Are We There Yet? vol. 220
I finished a book over the weekend and was looking for something new to read in my house. One of my work colleagues had given me a book called Think Like a Monk by Jay Shetty. Mr. Shetty is an author, podcaster, and life coach. The book is a self-help guide to having a more meaningful life, and his lessons are from his training as a monk over a three-year period after he finished his degree in management at the Cass Business School in London.
At the same time as I started this book, I learned that Hall of Fame basketball player Bill Walton had died at the age of 72. While known for his basketball skills, he was also an avid follower of the Grateful Dead, attending more than 869 concerts according to his 2016 autobiography. I watched a segment of NBA Today hosted by Malika Andrews where she interviewed a number of people about who Bill Walton was to them. A common theme for every person with whom she spoke was that no matter how you were feeling when Bill entered the room, you felt better and happier because of his upbeat attitude and generosity of spirit.

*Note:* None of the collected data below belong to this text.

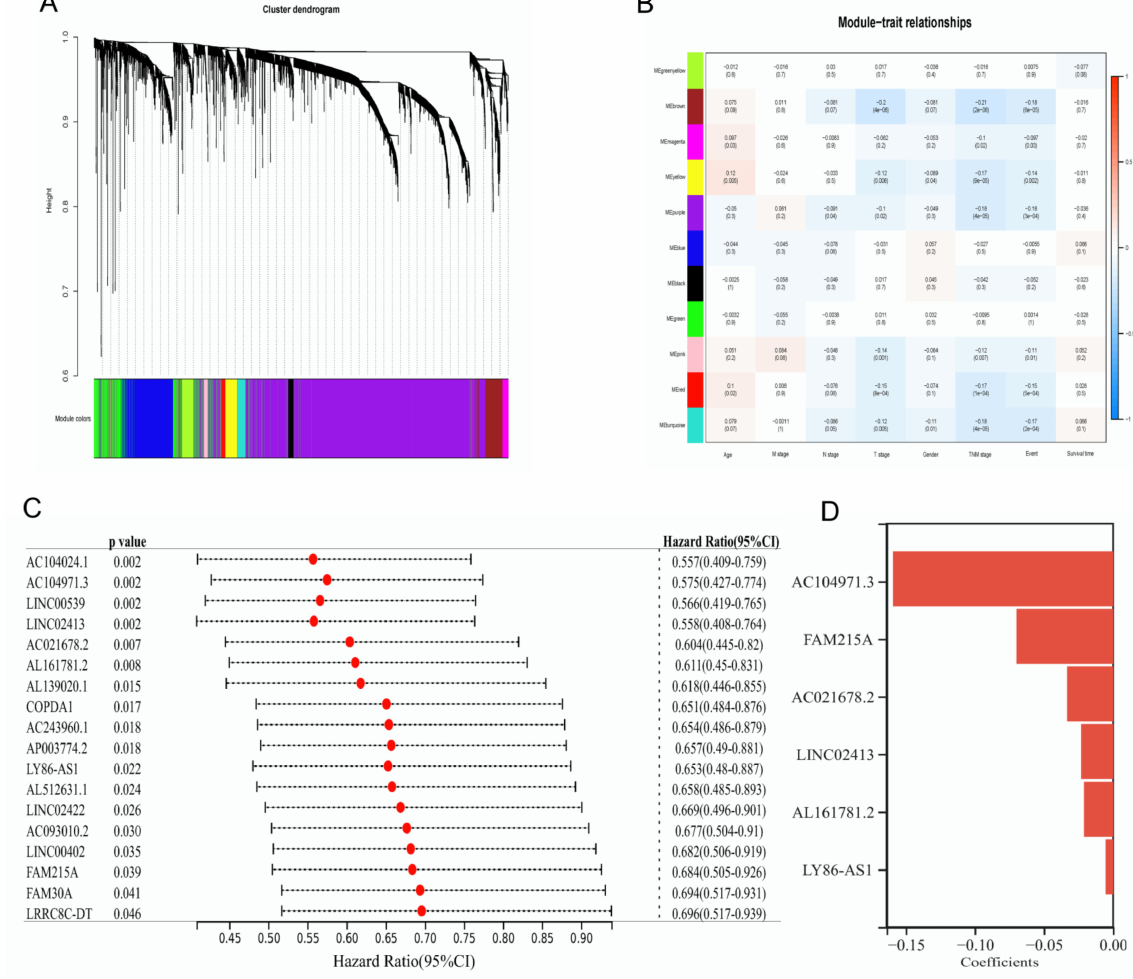
Figure 1. Six identified immune-related lncRNAs (IRLs) after weighted gene coexpression network analysis (WGCNA) and regression analyses. ( A ) Hierarchical clustering tree on IRL’s coexpression network. ( B ) A heatmap of modules and clinical traits, including age, M stage, N stage, T stage, gender, TNM stage, clinical event, and survival time. The numbers in each box and parenthesis represented correlation coefficient and p value. ( C ) Eighteen prognosis-related IRLs screened by univariate Cox regression. ( D ) Coefficients of six prognostic IRLs identified by the Lasso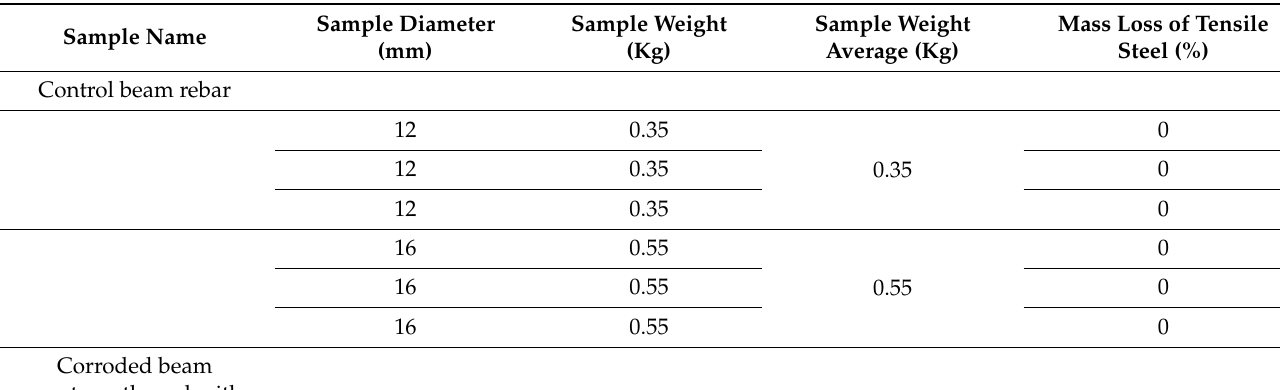
Table 3. Steel reinforcement sample weight and mass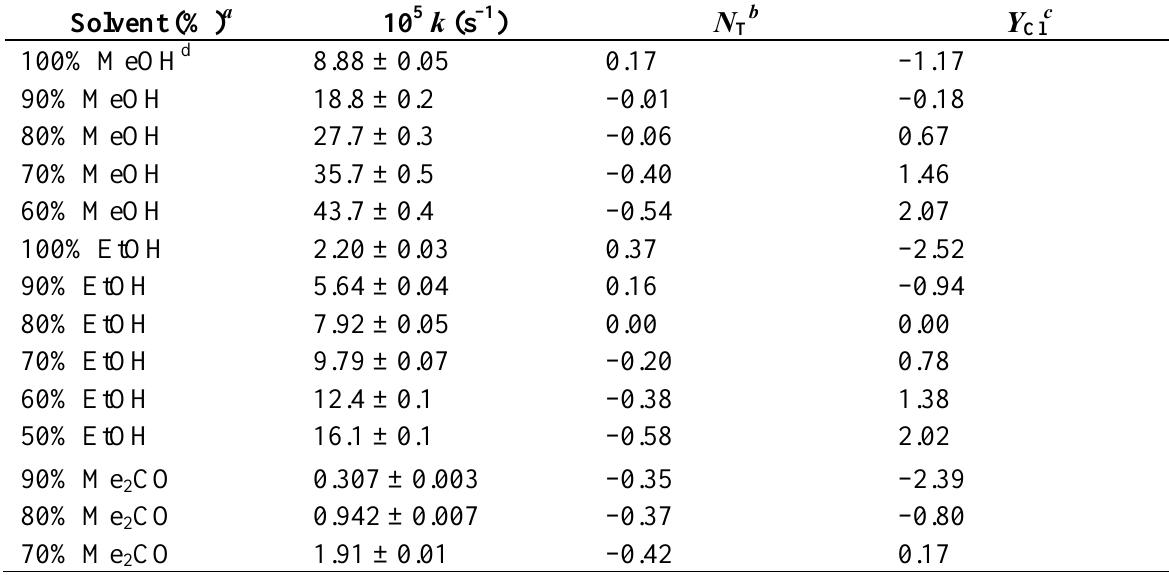
Table 1. First-order rate coefficients for the solvolysis of n -propyl chloroformate in pure and binary solvents at 25.0 ºC together with the appropriate solvent ) and solvent ionizing power ( Y ) nucleophilicity ( N T Cl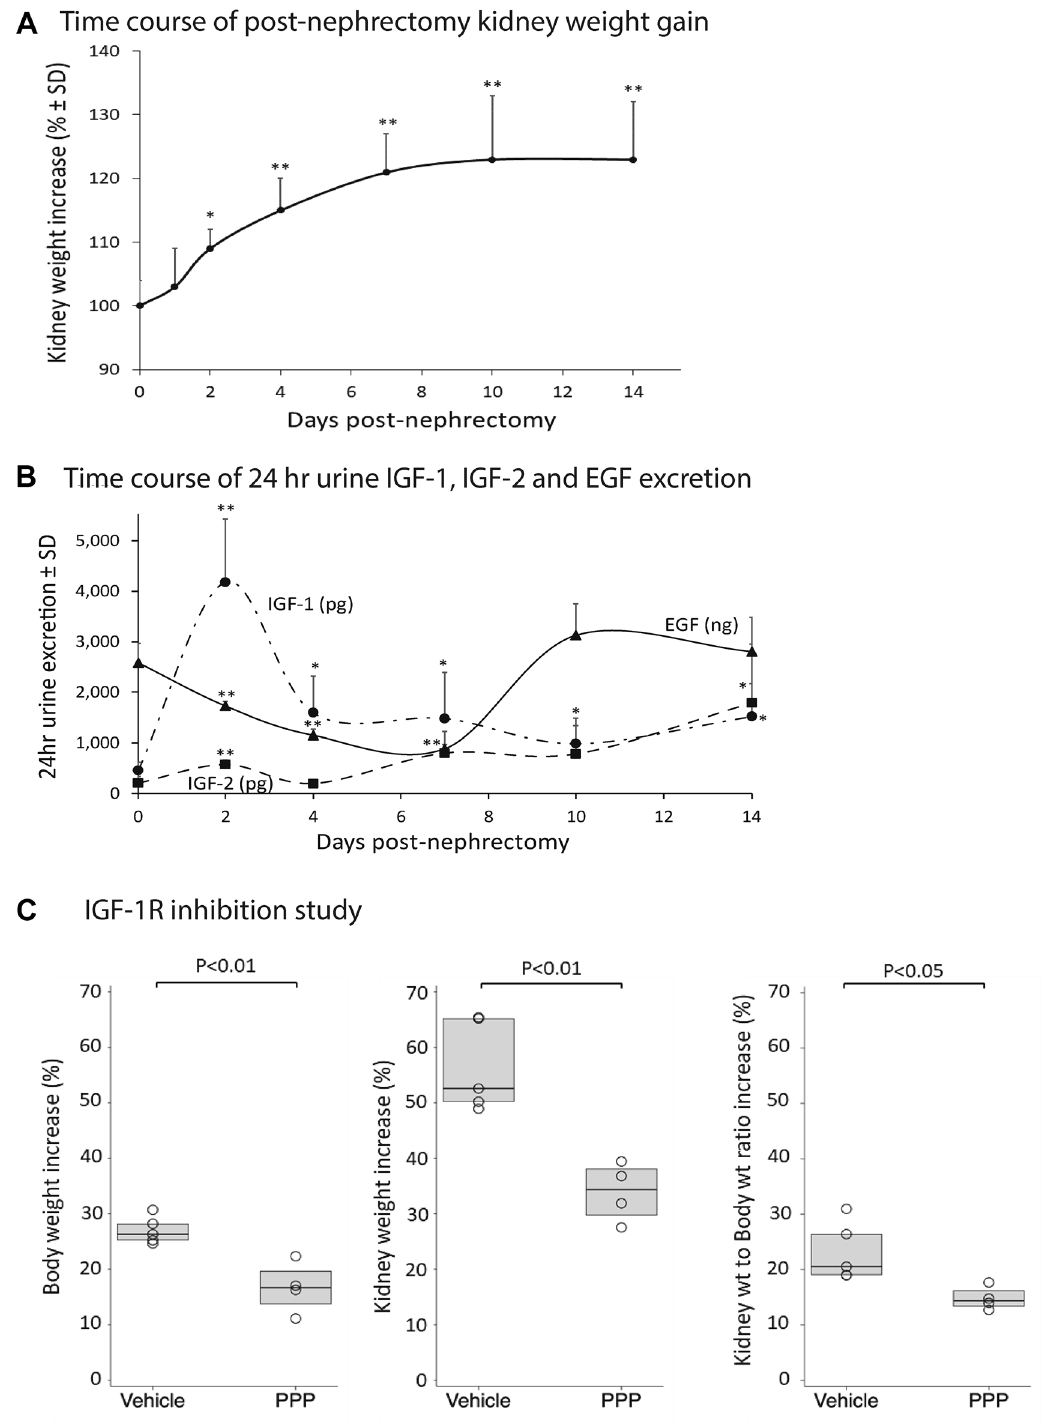
Figure 3. Short-term uni-nephrectomy studies. Panel ( A ) Rapid weight gain of the remaining kidney following uni-nephrectomy in 300 g rats. The kidney growth rate is maximal by 2 days post-uni-nephrectomy and completed by 8-10 days post-uni-nephrectomy (n = 5 per group). * P < 0.05, ** P < 0.01 compared to the baseline value. Panel ( B ) Time-course of urine IGF-1, IGF-2, and EGF excretion after uni-Nx. Urine IGF-1 peaks 8-fold above baseline by day-2 post-uni-Nx and remain significantly increased for 14-days. Urine IGF-2 increases 2-fold by day-2 post-uni-Nx but is increased 10-fold by day-14 post-uni-Nx. Urine EGF decreases after uni-Nx but returns to baseline by day-14 post-uni-Nx. Panel ( C ) IGF-1R inhibitor study. The IGF-1R inhibitor picropodophyllin (PPP) was compared to vehicle-injected IP 12 hourly and started 1 day before uni-Nx of 100 g rats and continued for 8-days. PPP reduced body weight gain (left panel), kidney weight gain (middle panel), and kidney weight/body ratio (right panel). The error bars are 1SD. * P < 0.05, ** P <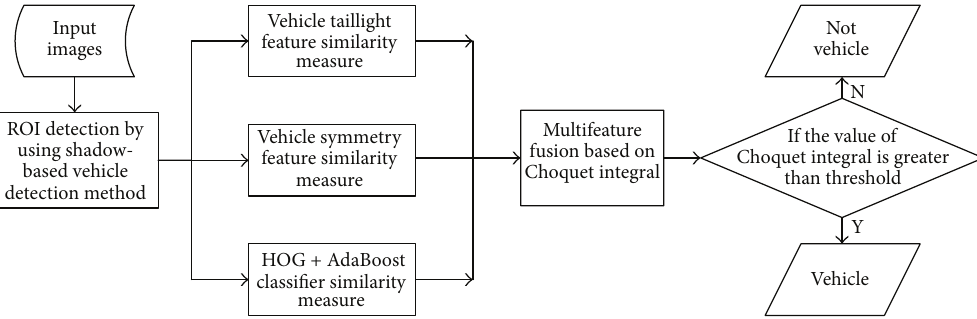
Figure 1: Framework of our approach.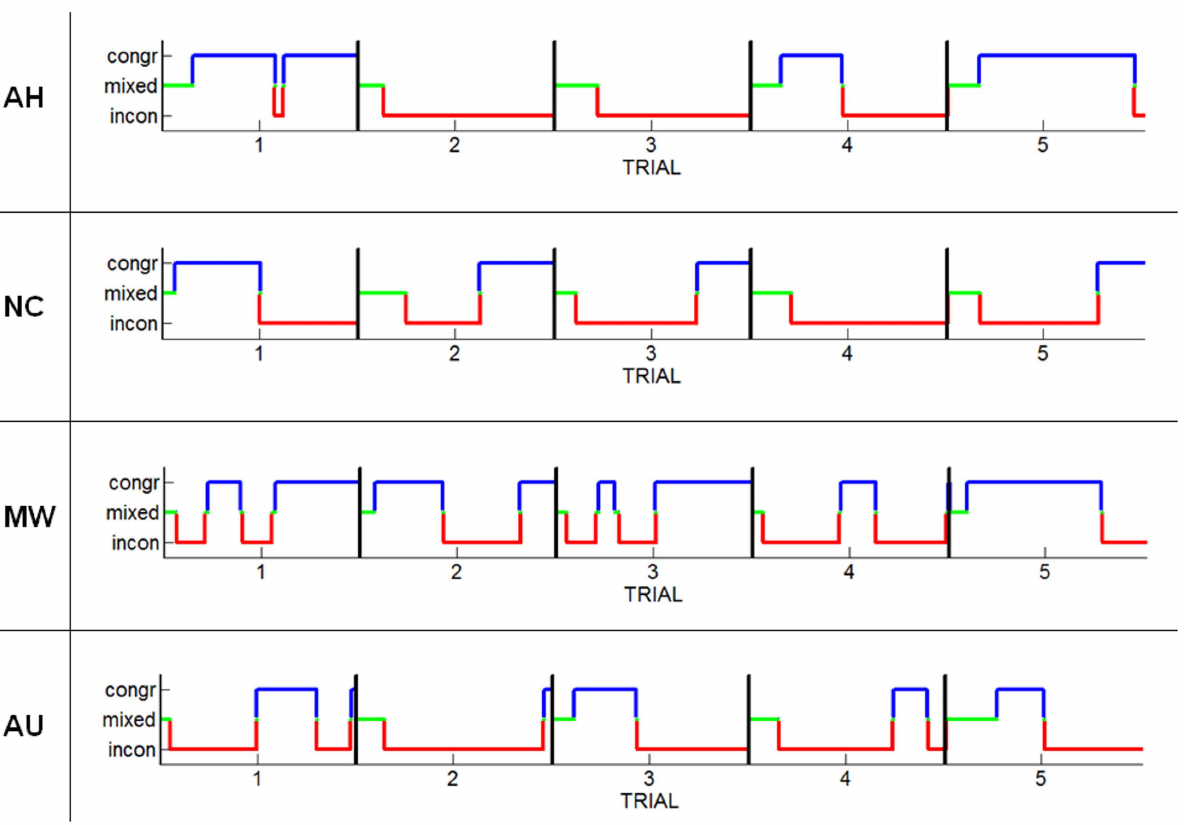
Figure 2. Example of responses from four representative observers during the first 5 trials of the WM condition. Each horizontal blue segment represents an episode of perceived congruence between the direction of motion of the ambiguous and the unambiguous sphere, each horizontal red segment represents an episode of perceived incongruence. Green segments represent mixed dominance. Black vertical lines denote the end of a trial.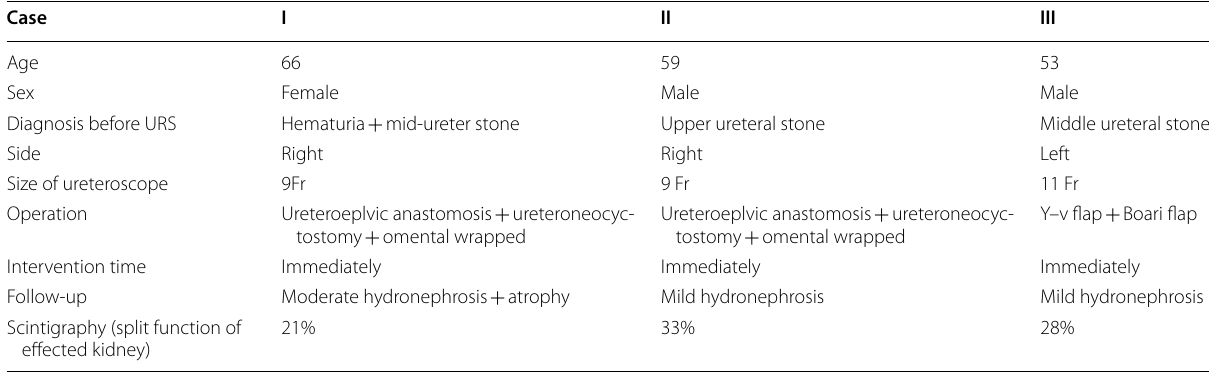
Table 1 Patients and operation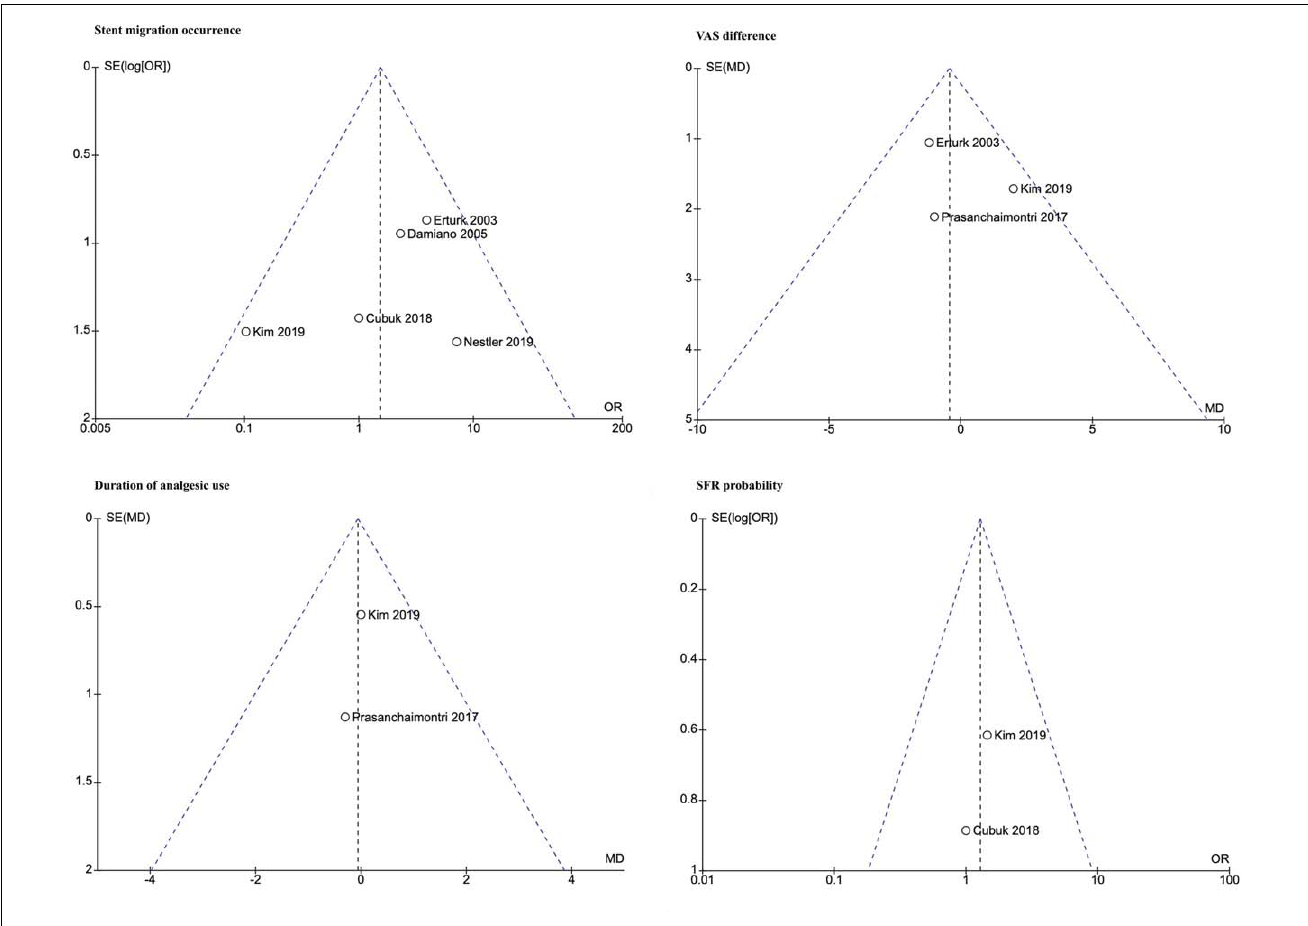
Figure 3. Funnel plot of studies reporting stent migration occurrence, VAS, duration of analgesic use, and SFR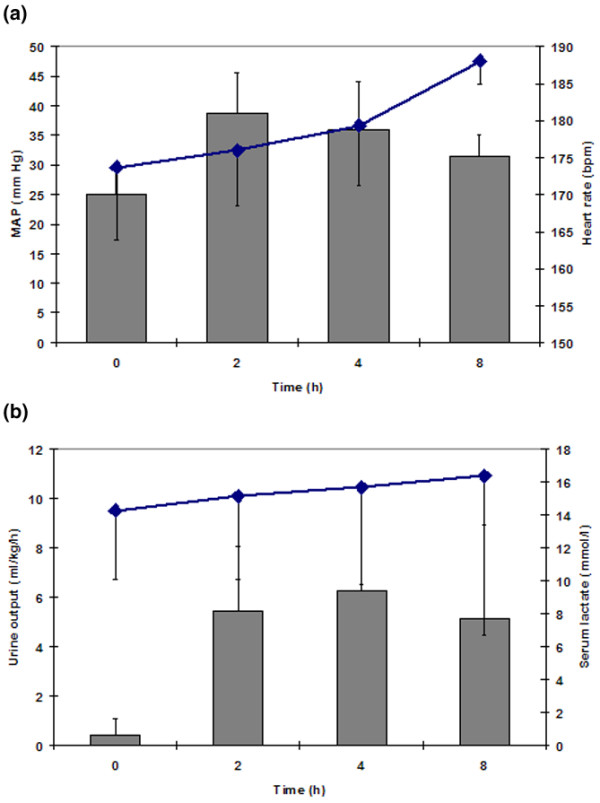
Cardiovascular parameters and urine output and serum lactate in ELBW infants with sepsis before and after initiation of arginine-vasopressin therapy. (a) Cardiovascular parameters: columns show mean arterial blood pressure (MAP; mmHg); lines show heart rate (beats per minute). Values given as mean ± standard deviation. (b) Urine output and serum lactate: columns show urine output (ml/kg body weight/h); lines show serum lactate (mmol/l). Values given as mean ± standard deviation.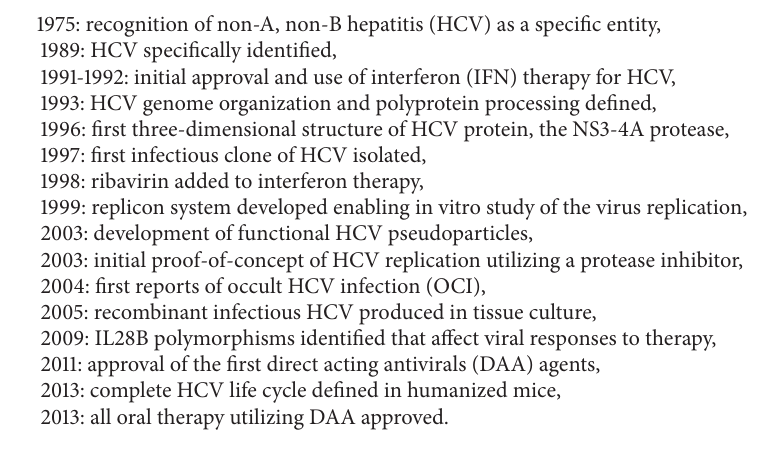
Table 1: Characteristics of occult hepatitis C infection (OCI) + . Evidence of liver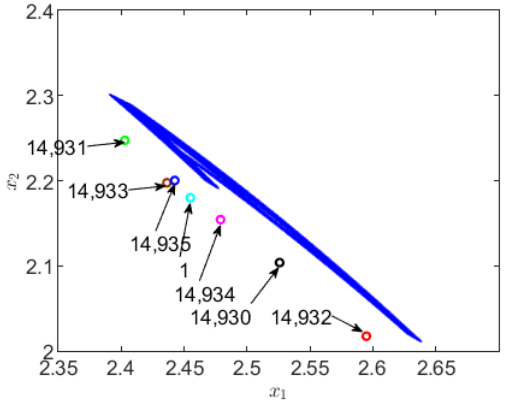
Figure 10. State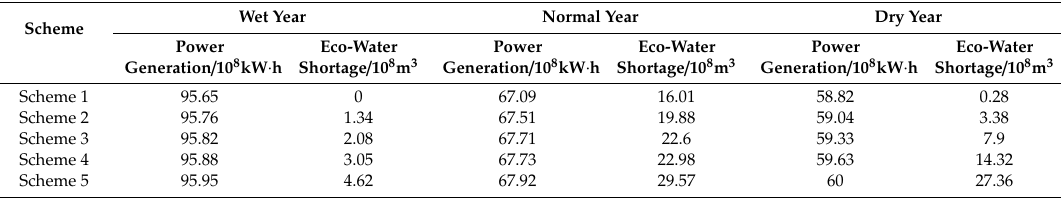
Table 5. Comparative analysis of various schemes in typical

She noted that in one conversation, as he talked about team success, he noted that it requires team members to live lives of sacrifice, discipline, and honor. These three words—sacrifice, discipline, and honor—align well with Jay Shetty’s book. On the jacket cover of his book, it says that it “reveals how to overcome negative thoughts and habits and access the calm and purpose that lie within all of us.” Based on the stories told by those he touched, I think Bill Walton lived his life in this way.
Take care and stay safe.
BOOK:
Real Americans: A Novel by Rachel Khong
Real Americans begins on the precipice of Y2K in New York City, when twenty-two-year-old Lily Chen, an unpaid intern at a slick media company, meets Matthew. Matthew is everything Lily is not: easygoing and effortlessly attractive, a native East Coaster, and, most notably, heir to a vast pharmaceutical empire. Lily couldn't be more different: flat-broke, raised in Tampa, the only child of scientists who fled Mao’s Cultural Revolution. Despite all this, Lily and Matthew fall in love. In 2021, fifteen-year-old Nick Chen has never felt like he belonged on the isolated Washington island where he lives with his single mother, Lily. He can't shake the sense she's hiding something. When Nick sets out to find his biological father, the journey threatens to raise more questions than it provides answers. In immersive, moving prose, Rachel Khong weaves a profound tale of class and striving, race and visibility, and family and inheritance—a story of trust, forgiveness, and finally coming home.